Comparatively few fell at the
bridge, but four or five hundred are said to have fallen, "murdered up
and down the fields," says Wodrow, "wherever the soldiers met them,
without mercy." Mercy was not a conspicuous quality of the soldiery of
those days; and the discovery of a huge gallows in the insurgents' camp,
with a cartload of new ropes at the foot, was not likely to stay the
hands of men who knew well enough that had the fortune of war been
different those ropes would have been round their necks without any
mercy. But it is clear that Monmouth was able to save many.

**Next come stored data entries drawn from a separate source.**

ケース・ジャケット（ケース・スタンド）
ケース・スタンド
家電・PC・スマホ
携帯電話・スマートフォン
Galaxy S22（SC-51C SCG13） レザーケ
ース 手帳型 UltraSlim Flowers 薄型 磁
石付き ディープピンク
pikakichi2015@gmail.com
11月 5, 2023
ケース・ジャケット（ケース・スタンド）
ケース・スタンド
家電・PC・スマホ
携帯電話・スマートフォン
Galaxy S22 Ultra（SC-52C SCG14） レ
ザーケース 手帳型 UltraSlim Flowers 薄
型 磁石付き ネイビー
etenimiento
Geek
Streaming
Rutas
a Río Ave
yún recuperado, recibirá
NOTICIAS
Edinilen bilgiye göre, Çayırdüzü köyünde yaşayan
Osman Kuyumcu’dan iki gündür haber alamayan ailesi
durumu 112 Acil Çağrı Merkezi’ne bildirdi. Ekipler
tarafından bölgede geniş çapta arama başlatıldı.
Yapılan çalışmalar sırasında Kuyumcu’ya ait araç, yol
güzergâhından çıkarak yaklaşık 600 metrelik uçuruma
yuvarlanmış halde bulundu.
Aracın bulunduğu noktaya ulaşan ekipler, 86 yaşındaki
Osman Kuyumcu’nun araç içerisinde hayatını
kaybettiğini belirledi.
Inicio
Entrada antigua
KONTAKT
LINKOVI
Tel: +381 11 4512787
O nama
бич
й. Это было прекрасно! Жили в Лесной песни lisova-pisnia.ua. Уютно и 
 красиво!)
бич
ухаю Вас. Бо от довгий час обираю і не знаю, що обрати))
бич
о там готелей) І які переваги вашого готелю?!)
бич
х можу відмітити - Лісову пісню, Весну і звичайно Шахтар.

When Dalziel
arrived next day in camp and learned how things had gone, he rebuked
the Duke to his face for betraying his command. "Had I come a day
sooner," he said, "these rogues should never have troubled his majesty
or the kingdom any more."[33]
There is no authority for attributing to Claverhouse himself any
particular ferocity. We may be pretty sure that the Covenanting
chroniclers would not have refrained from another fling at their
favourite scapegoat could they have found a stone to their hand; but as
a matter of fact, in no account of the battle is he mentioned, save by
name only, as having been present with his troop in Monmouth's army. The
fiery and vindictive part assigned to him by Scott rests on the
authority of the most amazing tissue of absurdities ever woven out of
the inventive fancy of a ballad-monger.